» Task prompt: For each statement below, decide whether it agrees with the text on the Enlightenment and the commodity, answering yes or no and quoting the text's deciding words. 1. Wood linked the ideals of thinkers like Condorcet to capital. 2. Sewell places his emphasis on class. 3. Bidet holds that the concept of capital does not really emerge until the fourth chapter of volume 1 of Capital.

Turning to History 1 and the Enlightenment, we might ground these concepts in the commodity. One might immediately accept the homology between the abstraction of the commodity form and Enlightenment abstractions, such as the idea of equality. However, we would need to do more work before we could conclude that abstractions such as equality are grounded in the exchange value side of the commodity form. This is especially the case if we follow Chibber in concluding that France was not capitalist during the French Revolution. Recall that Wood attempted to connect the ideals of the likes of Condorcet not to capital, but to the state.
William Sewell has recently made a strong argument for the applicability of the categories of the first chapter of volume 1 of Capital to eighteenth-century France. Sewell suggests that the ideas of “civil equality” during the French Revolution could have emerged through market exchange. He contends that “eighteenth-century French commercial capitalist development fostered a vigorous growth of abstract forms of social relations and that the growing experience of such abstraction in daily life helped make the notion of civic equality both conceivable and attractive by the 1780s.”81 He does not place the emphasis on class but focuses on Chapter 1 of Marx’s Capital, which is about production for the market and exchange. Sewell’s point allows one to ground the Enlightenment in the commodity and market exchange and dovetails with Jacques Bidet’s comments about how market exchange presupposes concepts of equality and freedom.
Bidet claims that the concept of capital does not really emerge until the fourth chapter of volume 1 of Capital, which, as the title suggests, deals with the transformation of money into capital.82 Before this point, the concept of wage labor has not actually been introduced and interestingly this point might be relevant to France in the eighteenth century. As Sewell explains, “although the textile producers were generally quite poor and were exploited very effectively by the merchants who supplied them with raw materials and marketed the products, they were not actually wage-workers.”83 So although we do not have capitalism in its developed form, we do have the relations outlined in the first three chapters of Capital, which presupposes the ideas of equality and freedom, and through participation in the market, these elements become part of the structures of feeling of commoners. The key issue here is that the so-called economic practices that Chibber highlights entail cultural and intellectual dimensions, including ideas of equality and freedom.

» Information supplied:

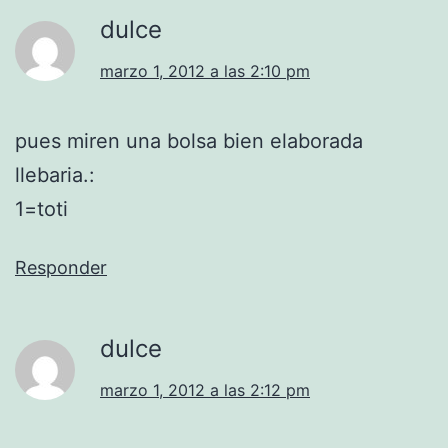
dulce
marzo 1, 2012 a las 2:10 pm
pues miren una bolsa bien elaborada
llebaria.:
1=toti
Responder
dulce
marzo 1, 2012 a las 2:12 pm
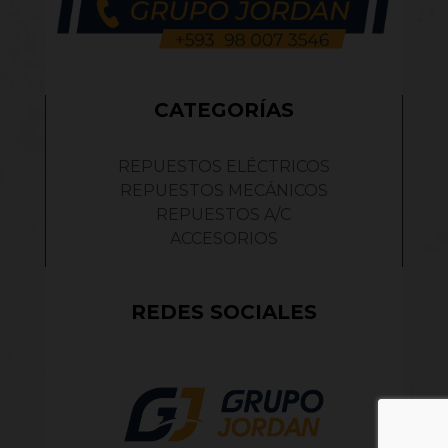
CATEGORÍAS
REPUESTOS ELÉCTRICOS
REPUESTOS MECÁNICOS
REPUESTOS A/C
ACCESORIOS
REDES SOCIALES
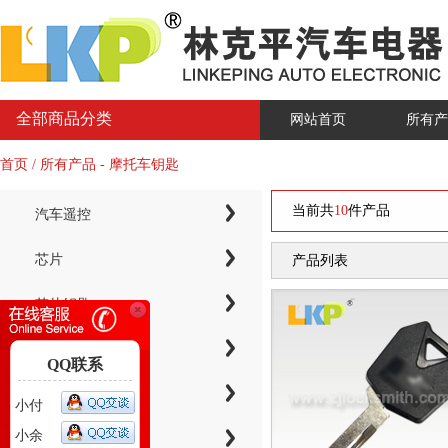
全部商品分类
网站首页
所有产
首页 / 所有产品 - 摩托车钥匙
当前共
10
件产品
汽车遥控
芯片
产品列表
芯片钥匙
KYDZ子机系列
QQ联系
电子芯片钥匙壳
小付
小余
智能卡小钥匙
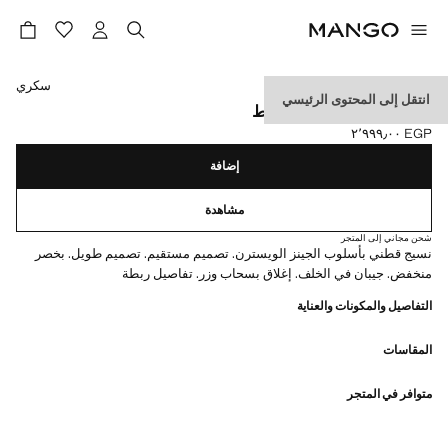
حدد اللون
سكري
انتقل إلى المحتوى الرئيسي
جينز بخصر منخفض مع رباط
EGP ٢٬٩٩٩٫٠٠
السعر الحالي [EGP ٢٬٩٩٩٫٠٠ ]
إضافة
مشاهدة
شحن مجاني إلى المتجر
نسيج قطني بأسلوب الجينز الويسترن. تصميم مستقيم. تصميم طويل. بخصر
منخفض. جيبان في الخلف. إغلاق بسحاب وزر. تفاصيل ربطة
التفاصيل والمكونات والعناية
المقاسات
متوافر في المتجر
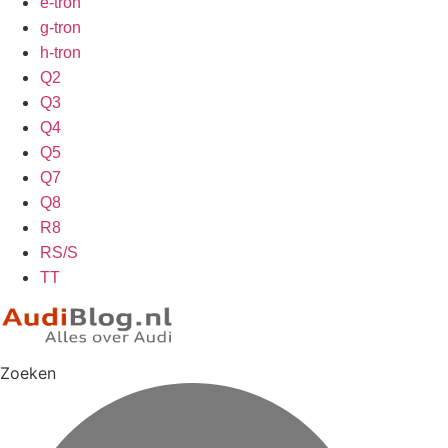
e-tron
g-tron
h-tron
Q2
Q3
Q4
Q5
Q7
Q8
R8
RS/S
TT
Zoeken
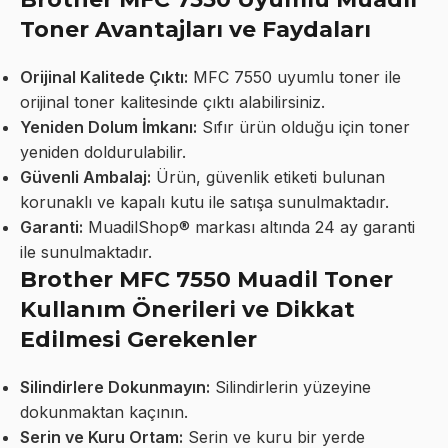
Toner Avantajları ve Faydaları
Orijinal Kalitede Çıktı:
MFC 7550 uyumlu toner ile
orijinal toner kalitesinde çıktı alabilirsiniz.
Yeniden Dolum İmkanı:
Sıfır ürün olduğu için toner
yeniden doldurulabilir.
Güvenli Ambalaj:
Ürün, güvenlik etiketi bulunan
korunaklı ve kapalı kutu ile satışa sunulmaktadır.
Garanti:
MuadilShop® markası altında 24 ay garanti
ile sunulmaktadır.
Brother MFC 7550 Muadil Toner
Kullanım Önerileri ve Dikkat
Edilmesi Gerekenler
Silindirlere Dokunmayın:
Silindirlerin yüzeyine
dokunmaktan kaçının.
Serin ve Kuru Ortam:
Serin ve kuru bir yerde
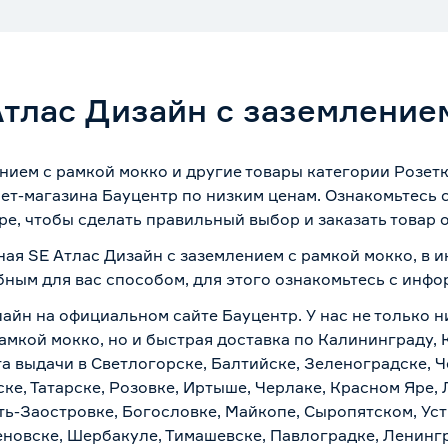
Атлас Дизайн с заземление
ением с рамкой мокко и другие товары категории Розет
ет-магазина Бауцентр по низким ценам. Ознакомьтесь
ре, чтобы сделать правильный выбор и заказать товар 
ная SE Атлас Дизайн с заземлением с рамкой мокко, в 
бным для вас способом, для этого ознакомьтесь с инф
айн на официальном сайте Бауцентр. У нас не только н
амкой мокко, но и быстрая доставка по Калининграду, 
а выдачи в Светлогорске, Балтийске, Зеленоградске, Ч
ке, Татарске, Розовке, Иртыше, Черлаке, Красном Яре, 
ть-Заостровке, Богословке, Майкопе, Сыропятском, Уст
новске, Шербакуле, Тимашевске, Павлоградке, Ленинг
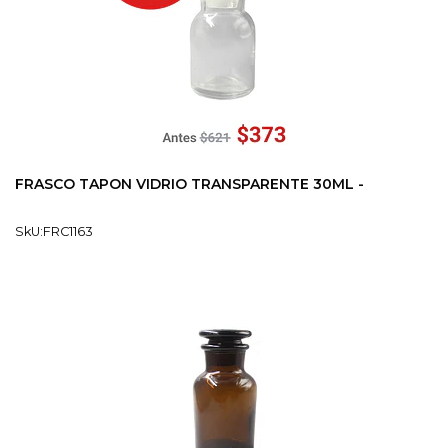
FRASCO TAPON VIDRIO TRANSPARENTE 30ML -
SkU:FRC1163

» Response to the task:
1. No: "Wood attempted to connect the ideals of the likes of Condorcet not to capital, but to the state."
2. No: "He does not place the emphasis on class but focuses on Chapter 1 of Marx’s Capital"
3. Yes: "Bidet claims that the concept of capital does not really emerge until the fourth chapter of volume 1 of Capital"